In the district of Landsberg am Lech, where German patient 1 lives, there is now about one corona infection for every ten inhabitants. In some areas in Saxony and Thuringia, every fifth person has had an infection.

The proportion of corona deaths is also highest in the new federal states. In the Hildburghausen district in Thuringia, around 370 people infected with Covid-19 have died in the past two years – this corresponds to 0.59 percent of the population.

However, the toll of the pandemic is not only measured in the number of infections and deaths. Social life has also suffered. Since the first lockdown in March 2020, many people have reduced their contacts. A team of German researchers used anonymized GPS data to estimate how many people the average German had met each day over the past two years.

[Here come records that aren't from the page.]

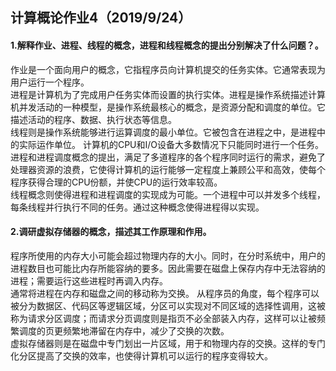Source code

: ## 计算概论作业4（2019/9/24）  
#### 1.解释作业、进程、线程的概念，进程和线程概念的提出分别解决了什么问题？。 
作业是一个面向用户的概念，它指程序员向计算机提交的任务实体。它通常表现为用户运行一个程序。  
进程是计算机为了完成用户任务实体而设置的执行实体。进程是操作系统描述计算机并发活动的一种模型，是操作系统最核心的概念，是资源分配和调度的单位。它描述活动的程序、数据、执行状态等信息。  
线程则是操作系统能够进行运算调度的最小单位。它被包含在进程之中，是进程中的实际运作单位。
计算机的CPU和I/O设备大多数情况下只能同时进行一个任务。进程和进程调度概念的提出，满足了多道程序的各个程序同时运行的需求，避免了处理器资源的浪费，它使得计算机的运行能够一定程度上兼顾公平和高效，使每个程序获得合理的CPU份额，并使CPU的运行效率较高。  
线程概念则使得进程和进程调度的实现成为可能。一个进程中可以并发多个线程，每条线程并行执行不同的任务。通过这种概念使得进程得以实现。  

#### 2.调研虚拟存储器的概念，描述其工作原理和作用。
程序所使用的内存大小可能会超过物理内存的大小。同时，在分时系统中，用户的进程数目也可能比内存所能容纳的要多。因此需要在磁盘上保存内存中无法容纳的进程；需要运行这些进程时再调入内存。  
通常将进程在内存和磁盘之间的移动称为交换。
从程序员的角度，每个程序可以被分为数据区、代码区等逻辑区域，分区可以实现对不同区域的选择性调用，这被称为请求分区调度；而请求分页调度则是指页不必全部装入内存，这样可以让被频繁调度的页更频繁地滞留在内存中，减少了交换的次数。  
虚拟存储器则是在磁盘中专门划出一片区域，用于和物理内存的交换。这样的专门化分区提高了交换的效率，也使得计算机可以运行的程序变得较大。

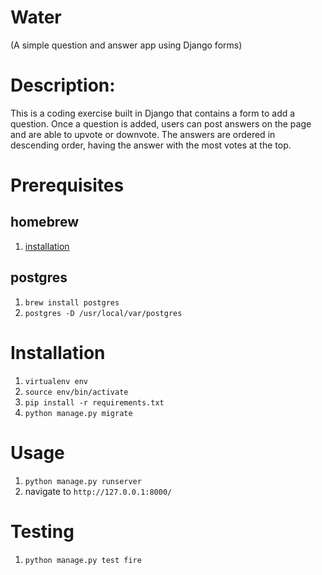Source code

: # Water 
(A simple question and answer app using Django forms)

# Description:
This is a coding exercise built in Django that contains a form to add a question.
Once a question is added, users can post answers on the page and are able to upvote or downvote.
The answers are ordered in descending order, having the answer with the most votes at the top.


# Prerequisites
## homebrew
1. [installation](http://brew.sh/)
## postgres
1. `brew install postgres`
2. `postgres -D /usr/local/var/postgres`


# Installation
1. `virtualenv env`
2. `source env/bin/activate`
3. `pip install -r requirements.txt`
4. `python manage.py migrate`


# Usage
1. `python manage.py runserver`
2. navigate to `http://127.0.0.1:8000/`

# Testing
1. `python manage.py test fire`
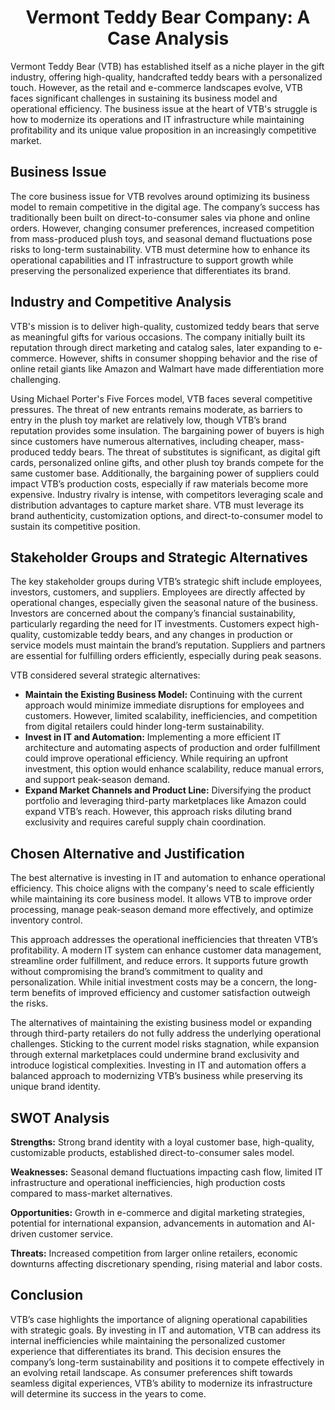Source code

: <h1 align="center">Vermont Teddy Bear Company: A Case Analysis</h1>

<p>Vermont Teddy Bear (VTB) has established itself as a niche player in the gift industry, offering high-quality, handcrafted teddy bears with a personalized touch. However, as the retail and e-commerce landscapes evolve, VTB faces significant challenges in sustaining its business model and operational efficiency. The business issue at the heart of VTB's struggle is how to modernize its operations and IT infrastructure while maintaining profitability and its unique value proposition in an increasingly competitive market.</p>

<h2>Business Issue</h2>
<p>The core business issue for VTB revolves around optimizing its business model to remain competitive in the digital age. The company’s success has traditionally been built on direct-to-consumer sales via phone and online orders. However, changing consumer preferences, increased competition from mass-produced plush toys, and seasonal demand fluctuations pose risks to long-term sustainability. VTB must determine how to enhance its operational capabilities and IT infrastructure to support growth while preserving the personalized experience that differentiates its brand.</p>

<h2>Industry and Competitive Analysis</h2>
<p>VTB's mission is to deliver high-quality, customized teddy bears that serve as meaningful gifts for various occasions. The company initially built its reputation through direct marketing and catalog sales, later expanding to e-commerce. However, shifts in consumer shopping behavior and the rise of online retail giants like Amazon and Walmart have made differentiation more challenging.</p>

<p>Using Michael Porter's Five Forces model, VTB faces several competitive pressures. The threat of new entrants remains moderate, as barriers to entry in the plush toy market are relatively low, though VTB’s brand reputation provides some insulation. The bargaining power of buyers is high since customers have numerous alternatives, including cheaper, mass-produced teddy bears. The threat of substitutes is significant, as digital gift cards, personalized online gifts, and other plush toy brands compete for the same customer base. Additionally, the bargaining power of suppliers could impact VTB’s production costs, especially if raw materials become more expensive. Industry rivalry is intense, with competitors leveraging scale and distribution advantages to capture market share. VTB must leverage its brand authenticity, customization options, and direct-to-consumer model to sustain its competitive position.</p>

<h2>Stakeholder Groups and Strategic Alternatives</h2>
<p>The key stakeholder groups during VTB’s strategic shift include employees, investors, customers, and suppliers. Employees are directly affected by operational changes, especially given the seasonal nature of the business. Investors are concerned about the company’s financial sustainability, particularly regarding the need for IT investments. Customers expect high-quality, customizable teddy bears, and any changes in production or service models must maintain the brand’s reputation. Suppliers and partners are essential for fulfilling orders efficiently, especially during peak seasons.</p>

<p>VTB considered several strategic alternatives:</p>
<ul>
    <li><strong>Maintain the Existing Business Model:</strong> Continuing with the current approach would minimize immediate disruptions for employees and customers. However, limited scalability, inefficiencies, and competition from digital retailers could hinder long-term sustainability.</li>
    <li><strong>Invest in IT and Automation:</strong> Implementing a more efficient IT architecture and automating aspects of production and order fulfillment could improve operational efficiency. While requiring an upfront investment, this option would enhance scalability, reduce manual errors, and support peak-season demand.</li>
    <li><strong>Expand Market Channels and Product Line:</strong> Diversifying the product portfolio and leveraging third-party marketplaces like Amazon could expand VTB’s reach. However, this approach risks diluting brand exclusivity and requires careful supply chain coordination.</li>
</ul>

<h2>Chosen Alternative and Justification</h2>
<p>The best alternative is investing in IT and automation to enhance operational efficiency. This choice aligns with the company's need to scale efficiently while maintaining its core business model. It allows VTB to improve order processing, manage peak-season demand more effectively, and optimize inventory control.</p>

<p>This approach addresses the operational inefficiencies that threaten VTB’s profitability. A modern IT system can enhance customer data management, streamline order fulfillment, and reduce errors. It supports future growth without compromising the brand’s commitment to quality and personalization. While initial investment costs may be a concern, the long-term benefits of improved efficiency and customer satisfaction outweigh the risks.</p>

<p>The alternatives of maintaining the existing business model or expanding through third-party retailers do not fully address the underlying operational challenges. Sticking to the current model risks stagnation, while expansion through external marketplaces could undermine brand exclusivity and introduce logistical complexities. Investing in IT and automation offers a balanced approach to modernizing VTB’s business while preserving its unique brand identity.</p>

<h2>SWOT Analysis</h2>
<p><strong>Strengths:</strong> Strong brand identity with a loyal customer base, high-quality, customizable products, established direct-to-consumer sales model.</p>
<p><strong>Weaknesses:</strong> Seasonal demand fluctuations impacting cash flow, limited IT infrastructure and operational inefficiencies, high production costs compared to mass-market alternatives.</p>
<p><strong>Opportunities:</strong> Growth in e-commerce and digital marketing strategies, potential for international expansion, advancements in automation and AI-driven customer service.</p>
<p><strong>Threats:</strong> Increased competition from larger online retailers, economic downturns affecting discretionary spending, rising material and labor costs.</p>

<h2>Conclusion</h2>
<p>VTB’s case highlights the importance of aligning operational capabilities with strategic goals. By investing in IT and automation, VTB can address its internal inefficiencies while maintaining the personalized customer experience that differentiates its brand. This decision ensures the company’s long-term sustainability and positions it to compete effectively in an evolving retail landscape. As consumer preferences shift towards seamless digital experiences, VTB’s ability to modernize its infrastructure will determine its success in the years to come.</p>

In total, more than 117,000 people with a Covid 19 infection have died in Germany. Every day there are about 150 more. But the curve of new deaths is currently falling, although the incidence is rising at the same time. On the one hand, this is due to the fact that more and more people are getting vaccinated and therefore only have a mild course of the disease. According to current knowledge, the omicron variant, which has been dominant for a few weeks, also leads to less severe courses than the delta variant. On the other hand, deaths naturally do not occur immediately after an infection – the curve of deaths lags behind the curve of infection.

When it comes to corona deaths, doctors distinguish between people who die of Covid-19 as the underlying disease and those for whom Covid-19 is only a concomitant disease. In 2020, for example, the RKI reported 39,760 deaths from Covid 19 infections and 8,100 deaths from Covid 19 infections. So not all corona deaths also die from corona.

However, a look at the number of deaths shows that many more people died in Germany in 2020 and 2021 than in previous years. This is also related to the aging of society. But according to many scientists and statisticians, the pandemic is the main reason for excess mortality. The toll she took on Germany: it can also be seen in these two red lines, some of which are much higher than they should be.

Two years after the outbreak of the pandemic, Germany is in the middle of the fifth wave. So many people are currently becoming infected that the laboratories are reaching the limits of their testing capacities. Millions more people will most likely become infected and thousands more will die in the coming months. The coronavirus still has society firmly in its grip.

But an end to the pandemic may be in sight. Many experts believe that Germany will enter the endemic phase in the course of 2022. The infections and vaccinations increase the immunity to the virus in the population. Outbreaks could eventually be locally limited, and the course of the disease is expected to become milder. The virologist Christian Drosten said a few days ago that there may be another increase in incidence next winter in an interview with the daily mirror. Then you would have to wear a mask indoors again. But will we ever go back to living the way we did before the pandemic? “Yes, absolutely,” said Drosten, “I’m completely sure of that.”